> ASSIGNED TASK 1
Answer these questions from the text on Puerto Rican independence, marking each answer with its letter:
(a) According to the May 13 caption, how many striking students were in the assembly that voted to keep the strike going?
(b) In which city was the community altar for Lolita Lebrón?
(c) What two paths to the national independence of a colony does the conclusion name?

> TEXT FOR ANALYSIS
BEGIN

Explosion in Vieques

An assembly of over 3,000 striking students voted to keep strike going – May 13

UPR students on strike

Political prisoners Oscar Lopez Rivera and Avelino González Claudio

Carlos Alberto Torres with stepmother Alejandrina Torres when he arrived in Puerto Rico after his release – July 27

Community altar for Lolita Lebrón in New York City – August 2

Conclusion: National Independence Through National Liberation

In theory, there are two paths to the national independence of a colony such as Puerto Rico—by way of a national liberation struggle, and by way of the concession of independence by the colonial power. It should be clear that, since national liberation is an active means to independence requiring participatory democracy among the peoples of the nation held under colonialism, national liberation is a higher, more dignified means for attaining national independence than mere concession by colonial powers. This becomes even clearer when we realize that concessions by colonial powers require only actions on behalf of the colonial powers and no actions at all on behalf of the peoples of a nation. In other words, colonial concessions allow for the passivity of the peoples of a nation, which is the recipe for a nation of people ignorant to the necessary practice of participatory democracy in the interest of national development. Thus, national independence gained as the result of concession by a colonial power simply does not ensure the equal active participation of all peoples within a nation, therefore justifying the need to engage in national liberation struggles for the securing of national peace and progress, the rewards of authentic independence.

END

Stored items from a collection
BEGIN

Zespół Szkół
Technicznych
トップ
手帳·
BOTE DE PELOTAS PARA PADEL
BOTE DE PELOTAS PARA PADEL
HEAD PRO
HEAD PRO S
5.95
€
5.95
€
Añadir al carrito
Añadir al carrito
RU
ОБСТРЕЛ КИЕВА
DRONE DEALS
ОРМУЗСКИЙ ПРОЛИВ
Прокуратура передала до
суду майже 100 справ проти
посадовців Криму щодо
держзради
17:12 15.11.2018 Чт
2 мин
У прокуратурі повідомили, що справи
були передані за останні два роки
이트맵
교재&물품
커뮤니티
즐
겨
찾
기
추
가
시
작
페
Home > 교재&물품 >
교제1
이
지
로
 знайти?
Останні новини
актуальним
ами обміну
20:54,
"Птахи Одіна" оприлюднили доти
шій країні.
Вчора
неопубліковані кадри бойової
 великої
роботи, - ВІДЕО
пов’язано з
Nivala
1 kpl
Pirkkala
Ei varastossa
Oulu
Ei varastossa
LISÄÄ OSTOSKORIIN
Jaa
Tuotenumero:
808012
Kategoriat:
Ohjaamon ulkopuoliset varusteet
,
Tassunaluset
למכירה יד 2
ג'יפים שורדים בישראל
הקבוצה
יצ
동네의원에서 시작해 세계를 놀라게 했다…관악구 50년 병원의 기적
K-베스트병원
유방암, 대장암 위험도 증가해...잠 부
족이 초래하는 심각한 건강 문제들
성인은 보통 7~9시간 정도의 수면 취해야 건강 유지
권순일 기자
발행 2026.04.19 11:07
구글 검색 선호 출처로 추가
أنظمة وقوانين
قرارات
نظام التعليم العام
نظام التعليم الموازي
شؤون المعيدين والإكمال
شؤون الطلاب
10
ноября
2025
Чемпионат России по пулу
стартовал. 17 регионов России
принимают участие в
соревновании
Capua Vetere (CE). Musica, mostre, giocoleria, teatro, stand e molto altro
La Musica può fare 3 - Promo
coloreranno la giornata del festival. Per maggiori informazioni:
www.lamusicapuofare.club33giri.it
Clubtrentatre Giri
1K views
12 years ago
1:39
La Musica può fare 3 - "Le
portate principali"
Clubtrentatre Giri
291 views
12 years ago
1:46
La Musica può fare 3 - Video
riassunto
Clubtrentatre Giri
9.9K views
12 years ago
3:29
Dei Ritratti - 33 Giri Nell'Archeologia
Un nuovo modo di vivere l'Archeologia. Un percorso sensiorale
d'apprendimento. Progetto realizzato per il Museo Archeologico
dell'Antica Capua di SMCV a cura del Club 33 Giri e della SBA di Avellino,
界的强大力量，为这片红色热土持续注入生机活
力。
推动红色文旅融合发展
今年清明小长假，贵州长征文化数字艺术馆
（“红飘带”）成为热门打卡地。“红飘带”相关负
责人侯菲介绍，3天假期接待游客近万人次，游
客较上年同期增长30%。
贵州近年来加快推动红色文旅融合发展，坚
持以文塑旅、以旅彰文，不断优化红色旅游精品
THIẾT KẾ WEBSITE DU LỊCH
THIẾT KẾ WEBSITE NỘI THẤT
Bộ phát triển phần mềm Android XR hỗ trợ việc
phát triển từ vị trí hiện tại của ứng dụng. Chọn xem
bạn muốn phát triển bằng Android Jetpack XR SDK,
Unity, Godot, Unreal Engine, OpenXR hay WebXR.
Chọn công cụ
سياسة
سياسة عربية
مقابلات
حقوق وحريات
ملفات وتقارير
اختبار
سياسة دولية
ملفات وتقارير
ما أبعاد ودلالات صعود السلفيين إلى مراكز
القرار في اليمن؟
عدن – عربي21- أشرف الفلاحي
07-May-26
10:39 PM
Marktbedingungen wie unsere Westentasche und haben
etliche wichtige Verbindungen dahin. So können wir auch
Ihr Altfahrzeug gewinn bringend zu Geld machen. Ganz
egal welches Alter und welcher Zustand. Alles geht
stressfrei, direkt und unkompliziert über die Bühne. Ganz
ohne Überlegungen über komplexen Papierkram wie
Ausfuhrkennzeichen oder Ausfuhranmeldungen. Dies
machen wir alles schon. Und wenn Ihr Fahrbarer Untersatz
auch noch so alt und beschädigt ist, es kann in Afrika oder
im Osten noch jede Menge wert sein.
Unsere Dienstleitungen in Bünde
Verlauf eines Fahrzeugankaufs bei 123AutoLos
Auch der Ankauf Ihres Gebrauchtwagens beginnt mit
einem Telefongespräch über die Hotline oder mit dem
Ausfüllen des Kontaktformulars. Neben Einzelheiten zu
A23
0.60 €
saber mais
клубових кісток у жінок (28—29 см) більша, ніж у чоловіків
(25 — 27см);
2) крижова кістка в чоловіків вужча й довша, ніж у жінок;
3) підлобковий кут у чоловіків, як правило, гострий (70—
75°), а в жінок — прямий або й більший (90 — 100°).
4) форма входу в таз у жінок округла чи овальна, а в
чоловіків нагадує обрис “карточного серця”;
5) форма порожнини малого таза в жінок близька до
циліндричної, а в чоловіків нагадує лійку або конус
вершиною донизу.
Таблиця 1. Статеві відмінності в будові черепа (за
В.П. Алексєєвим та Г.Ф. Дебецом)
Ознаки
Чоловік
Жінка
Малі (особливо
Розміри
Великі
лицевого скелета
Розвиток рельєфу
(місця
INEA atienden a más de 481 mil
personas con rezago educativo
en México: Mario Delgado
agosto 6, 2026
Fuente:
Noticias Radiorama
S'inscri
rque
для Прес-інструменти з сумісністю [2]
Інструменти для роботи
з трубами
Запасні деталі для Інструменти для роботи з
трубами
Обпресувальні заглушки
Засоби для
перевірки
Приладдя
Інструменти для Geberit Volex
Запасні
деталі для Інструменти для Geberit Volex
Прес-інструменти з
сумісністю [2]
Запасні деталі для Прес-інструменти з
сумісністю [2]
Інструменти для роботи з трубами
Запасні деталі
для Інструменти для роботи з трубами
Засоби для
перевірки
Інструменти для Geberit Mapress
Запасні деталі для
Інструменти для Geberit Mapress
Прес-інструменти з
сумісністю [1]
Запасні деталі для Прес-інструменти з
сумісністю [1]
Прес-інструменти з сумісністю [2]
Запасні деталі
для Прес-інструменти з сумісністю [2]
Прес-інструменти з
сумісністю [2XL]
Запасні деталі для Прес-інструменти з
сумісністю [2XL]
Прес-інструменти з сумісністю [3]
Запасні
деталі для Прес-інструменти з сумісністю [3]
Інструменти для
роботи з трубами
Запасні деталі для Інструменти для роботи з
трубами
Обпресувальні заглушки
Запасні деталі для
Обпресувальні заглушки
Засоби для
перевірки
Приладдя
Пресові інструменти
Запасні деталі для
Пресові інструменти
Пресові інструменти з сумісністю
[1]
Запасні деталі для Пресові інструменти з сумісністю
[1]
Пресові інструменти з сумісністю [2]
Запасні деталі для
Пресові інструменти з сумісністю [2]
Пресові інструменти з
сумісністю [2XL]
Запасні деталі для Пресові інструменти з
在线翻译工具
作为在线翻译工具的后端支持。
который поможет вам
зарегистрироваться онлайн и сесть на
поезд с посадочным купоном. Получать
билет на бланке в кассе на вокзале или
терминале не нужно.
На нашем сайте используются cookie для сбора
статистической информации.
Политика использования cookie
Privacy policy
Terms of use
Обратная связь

END

> ASSIGNED TASK 2
Please rewrite the records from the first line to the line with "роботи, - ВІДЕО", replacing "carrito" with "carro" and keeping everything else unchanged. Give only those lines.

> EXERCISE SOLUTION 1
(a) Over 3,000
(b) New York City
(c) A national liberation struggle, and the concession of independence by the colonial power

> EXERCISE SOLUTION 2
Zespół Szkół
Technicznych
トップ
手帳·
BOTE DE PELOTAS PARA PADEL
BOTE DE PELOTAS PARA PADEL
HEAD PRO
HEAD PRO S
5.95
€
5.95
€
Añadir al carro
Añadir al carro
RU
ОБСТРЕЛ КИЕВА
DRONE DEALS
ОРМУЗСКИЙ ПРОЛИВ
Прокуратура передала до
суду майже 100 справ проти
посадовців Криму щодо
держзради
17:12 15.11.2018 Чт
2 мин
У прокуратурі повідомили, що справи
були передані за останні два роки
이트맵
교재&물품
커뮤니티
즐
겨
찾
기
추
가
시
작
페
Home > 교재&물품 >
교제1
이
지
로
 знайти?
Останні новини
актуальним
ами обміну
20:54,
"Птахи Одіна" оприлюднили доти
шій країні.
Вчора
неопубліковані кадри бойової
 великої
роботи, - ВІДЕО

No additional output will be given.